» Work instructions
1. In the McCode interpolation issue, which interpolation method is listed as the default on the GPU?
2. Carry on the McCode interpolation issue from the point where it stops.

McStasMcXtrace / McCode

The home of the McStas (neutrons) and McXtrace (x-rays) Monte-Carlo ray-tracing instrument simulation codes.
https://github.com/McStasMcXtrace/McCode/wiki
GNU General Public License v3.0
77 stars 54 forks source link

Interpolation-lib issue on GPU with kdtree + kdtree vs. regular differences #1563

Closed willend closed 1 week ago

willend commented 7 months ago

Something seems off between interp GPU/CPU regular/kdtree - needs further investigation. A first step is introducing both kdtree and regular runs on both CPU and GPU.

CPU:

Screenshot 2024-02-09 at 08 54 18 Screenshot 2024-02-09 at 08 54 32

GPU:

Screenshot 2024-02-09 at 08 53 54 Screenshot 2024-02-09 at 08 54 07
* %Example: -n1e4 MF=flipfield.dat Detector: pol_6_I=1.0
* %Example: -n1e4 MF=constfield.dat Detector: polx_6_I=0.05
*
* %Parameters
* MF:              [string] Field definition file
* zdepth:               [m] Z-dimension of field
* interpol_method: [string] Choice of interpolation method "kdtree" (default on CPU) / "regular" (default on GPU)

Dataset entries:

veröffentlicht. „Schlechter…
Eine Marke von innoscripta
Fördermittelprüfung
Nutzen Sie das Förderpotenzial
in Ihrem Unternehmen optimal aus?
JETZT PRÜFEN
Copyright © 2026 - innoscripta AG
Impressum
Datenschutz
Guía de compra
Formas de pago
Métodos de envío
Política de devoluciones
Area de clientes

==

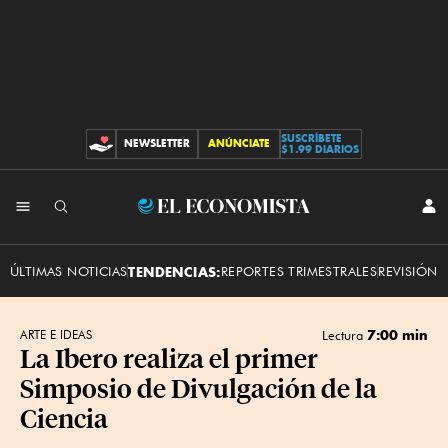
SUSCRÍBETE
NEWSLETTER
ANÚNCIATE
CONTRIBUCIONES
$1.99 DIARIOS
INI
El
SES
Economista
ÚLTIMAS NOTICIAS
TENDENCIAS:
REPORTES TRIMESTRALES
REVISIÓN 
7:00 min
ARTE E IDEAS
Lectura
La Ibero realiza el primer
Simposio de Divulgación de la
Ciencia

» Per-task answers
1. "regular"

2.
sq-meng commented 7 months ago

edit: below is for flipfield.dat, still looking at constfield.dat... I looked at the test, the test field has Z steps at -0.5, -0.25, -0.025, 0.025, 0.25, 0.5 meters, which is not constant_step. The code should have rejected regular interpolation and used kdtree at this point, which it didn't. https://github.com/McStasMcXtrace/McCode/blob/be6ee82680373ea8f69bdade8913bc1b99d8be6d/common/lib/share/interpolation-lib.c#L411-L421 I think there are two problems:

  1. Every table line gets checked against interpolator->step[dim] instead of every unique value. This should have caused the code to fall back to kdtree even on regular data, however:
  2. Line 420, the fallback only triggers if interpolator->method is NULL or 0, which isn't the case if 'regular' is provided. If the data was forced to run on regular mode, the code would have assumed every z step to be 0.25 m wide, which causes the field to be no longer symmetric about z=0 and thus the wavelength dependent precession, instead of both halves cancelling out.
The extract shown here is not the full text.